Once the chicken was done (ie. the liquid cooked off) I put 2 cups of the cream and the lemon juice in the large pan to blend (emulsify even). Added the butter and cooked over medium heat just until the butter melted (stirring occasionally) about 3 minutes. Then turned off the heat.
Added the pasta and tossed the whole she-bang. Then added the remaining 1/2 cup of cream, and Parmesan (one handful at a time) to the cream sauce in the skillet. Added the lemon zest, nutmeg, salt. Tossed the pasta mixture until the sauce thickens slightly. I was skeptical about this but it turns into this GLORIOUS thick sauce. Added the chicken and Brussels sprouts now and tossed until coated w/ heaven-sauce. Put into a huge serving dish and sprinkled w/ the parsley.
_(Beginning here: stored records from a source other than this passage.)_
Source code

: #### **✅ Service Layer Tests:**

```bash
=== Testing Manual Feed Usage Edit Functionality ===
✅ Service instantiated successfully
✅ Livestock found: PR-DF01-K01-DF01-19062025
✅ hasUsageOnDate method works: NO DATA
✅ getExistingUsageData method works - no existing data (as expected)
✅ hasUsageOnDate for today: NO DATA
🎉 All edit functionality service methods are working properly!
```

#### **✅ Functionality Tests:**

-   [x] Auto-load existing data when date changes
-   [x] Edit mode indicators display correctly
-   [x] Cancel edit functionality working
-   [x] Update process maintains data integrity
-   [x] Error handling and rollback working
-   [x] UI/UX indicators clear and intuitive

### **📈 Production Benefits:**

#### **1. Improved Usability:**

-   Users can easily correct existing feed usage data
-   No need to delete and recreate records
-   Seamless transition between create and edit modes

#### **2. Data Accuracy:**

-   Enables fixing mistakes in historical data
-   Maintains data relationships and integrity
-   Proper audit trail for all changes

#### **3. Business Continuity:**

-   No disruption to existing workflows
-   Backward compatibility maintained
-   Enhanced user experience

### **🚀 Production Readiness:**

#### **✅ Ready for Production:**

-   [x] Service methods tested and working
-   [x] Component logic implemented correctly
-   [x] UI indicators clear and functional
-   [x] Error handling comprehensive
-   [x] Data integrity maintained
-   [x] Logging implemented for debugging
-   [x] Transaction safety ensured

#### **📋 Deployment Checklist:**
I highly recommend eating this immediately!! I had to cover this dish and put it in a warm oven then go away for an hour to try to get baby to sleep (boy did THAT not happen!). It was still a spectacular dish an hour later, but it wasn't the brilliance it was when first tossed.
Also, I thought this was going to yeild a metric ton of leftovers, but the five of us ate the WHOLE THING!! (and then had cake)(and then went to the hospital for a complete blood transfusion).
It's really quite simple, didn't take too long and was super good.
and I promise you, my "Nutella and Ritz Crackers" recipe is a great deal simpler than these last two.